A: AVI-SPL uses a process I call “define, design, validate, deploy.” It’s a considered approach where you learn from the stakeholder community what they’re trying to accomplish. This reciprocal process results in very concise data that allows us to make a successful technical design. AVI-SPL has a deep bench of design talent, so we can assign projects to the appropriate team and even multiple teams. If you want a solution with positive long-term results, consider partnering with an integrator that uses such a holistic approach.
Q: What do you see for the future of visualization in healthcare, government, and enterprise?
A: One of the most exciting breakthroughs in this technology is happening in medical immersive simulation centres. Some forward-thinking medical schools are blending virtual reality with traditional medical simulation to transition from a lecture teaching model to a simulation model to develop competency-based evaluation.
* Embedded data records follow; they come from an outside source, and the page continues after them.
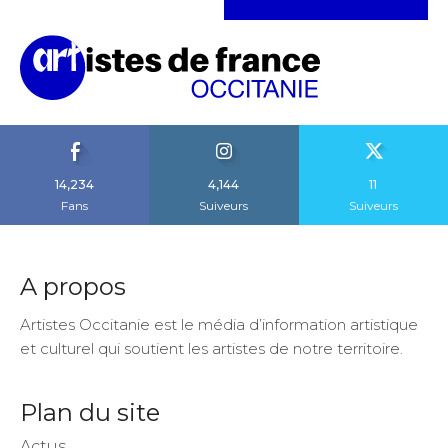
14,234
4,144
11
Fans
Suiveurs
Suiveurs
A propos
Artistes Occitanie est le média d’information artistique
et culturel qui soutient les artistes de notre territoire.
Plan du site
Actus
Again, the desired result is to improve patient safety. Visualization is changing the way we train professionals in medicine, science, engineering, and other disciplines. People will graduate with a lot of practical, hands-on experience that they’ve gotten through simulations that closely approximate what they’ll run into in the real world.
It’s exciting and satisfying to know you were involved in a project that might save someone’s life. Another interesting area for visualization is in product design and packaging. It is costly to print test packaging and set up mock shelving in warehouses, for instance. So, virtualization saves a lot of time and money while allowing the same level of testing. Similarly, retail stores will soon be able to fill virtual shelves with virtual products. Customers will be able to physically visit a kiosk and examine a simulated package and even read the label. In some places, they can even virtually “try on” clothes. Consumers may soon be able to do their shopping in virtual malls or grocery stores while waiting for mass transit or elsewhere. Virtual stores will further reduce costs by eliminating physical merchandising and by preventing shoplifting. Finally, you’ll see training simulations become more commonplace. There are so many fields that can benefit from virtual education and training. The potential for advanced visualization here and in so many areas is immense.